**TASKS FOR THIS EXERCISE:**
• A. From the passage about the Imperial, list every kind of Imperial that it says never existed.
• B. Extract from the passage about the Imperial the exact portion starting at "There is a purity" and ending at "pick up Imperial.".

There is a purity in the Imperial lineage that few, if any other car
'brands' can claim:  they were, year after year, simply the biggest and the
best that the company had to offer.  In modern times, companies offer a
variety of prestige versions of the different types of automobiles they
make, and so you can get both a big, a medium size and  a small Lexus or
whatever.  The given name is merely a brand that implies that what you have
is the most prestigious version of a vehicle type in their inventory.

Not so the Imperial.  In each year until it was discontinued in 1975 it was
always the biggest car you could get from the Chrysler Corporation.  There
was no such thing as a mid sized, or small, or SUV, or pick up Imperial.
These cars come from an era when prestige meant size.  It is noticeable that
these cars always had the biggest engine possible, as well.  If you wanted a
smaller engine you would have to get a regular Chrysler.

[Dataset entries]
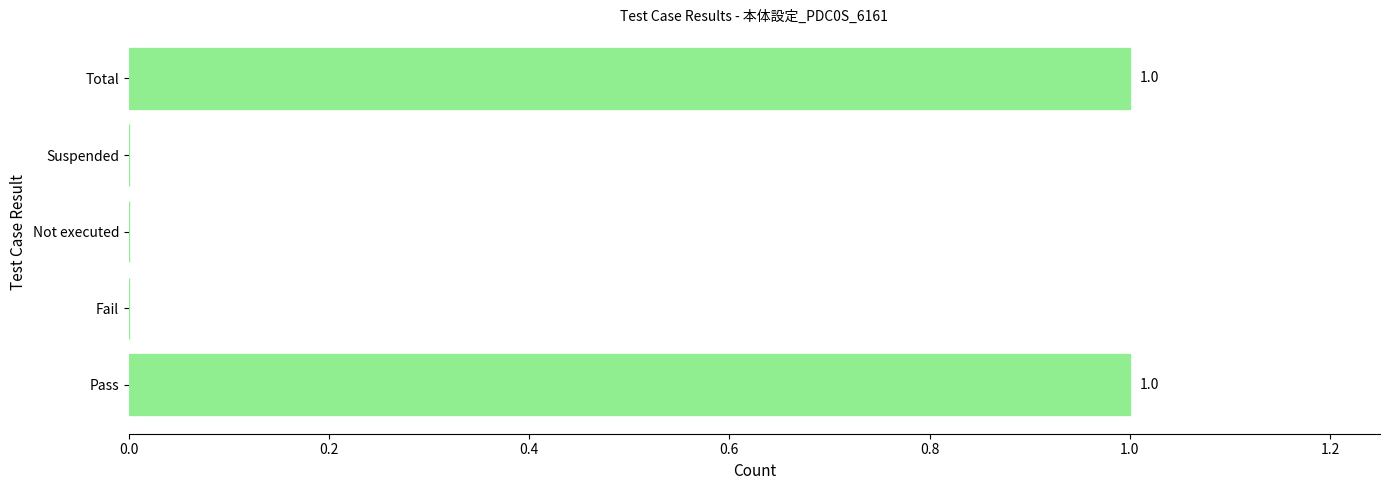

The chart shows a value of 1 at Suspended. True or false?

False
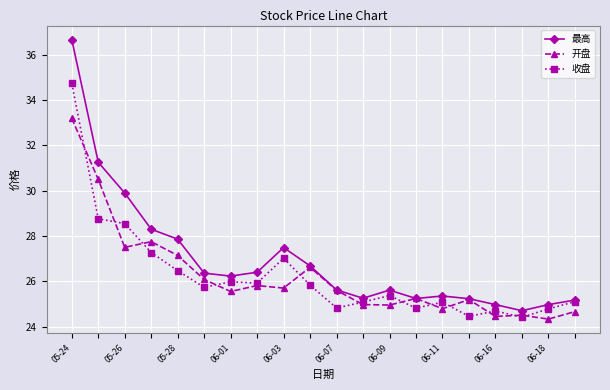

What is the value of the 最高 point at the 20th from the left?

25.2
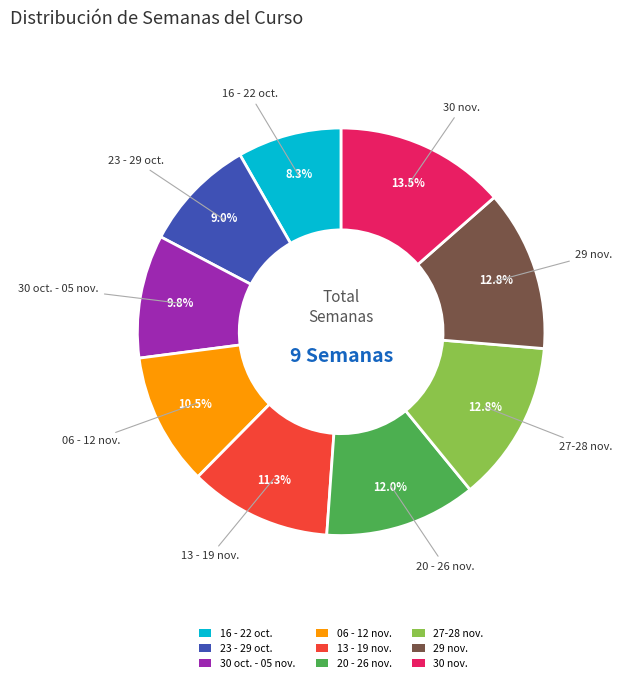

Is there any slice that represents more than half of the pie?

No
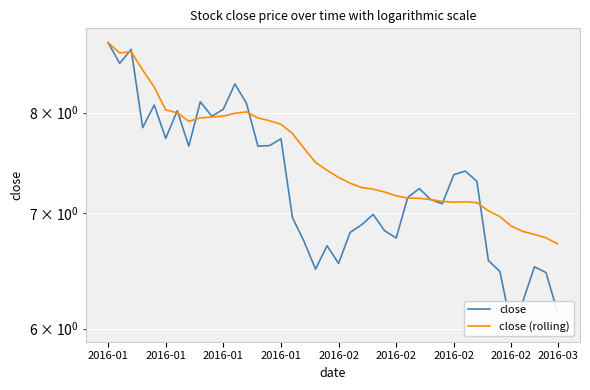

The close (rolling) series shows 12.1 at 2016-02. True or false?

False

**ANSWERS BY ITEM NUMBER:**
• A. mid sized, small, SUV, pick up

• B.
There is a purity in the Imperial lineage that few, if any other car
'brands' can claim:  they were, year after year, simply the biggest and the
best that the company had to offer.  In modern times, companies offer a
variety of prestige versions of the different types of automobiles they
make, and so you can get both a big, a medium size and  a small Lexus or
whatever.  The given name is merely a brand that implies that what you have
is the most prestigious version of a vehicle type in their inventory.

Not so the Imperial.  In each year until it was discontinued in 1975 it was
always the biggest car you could get from the Chrysler Corporation.  There
was no such thing as a mid sized, or small, or SUV, or pick up Imperial.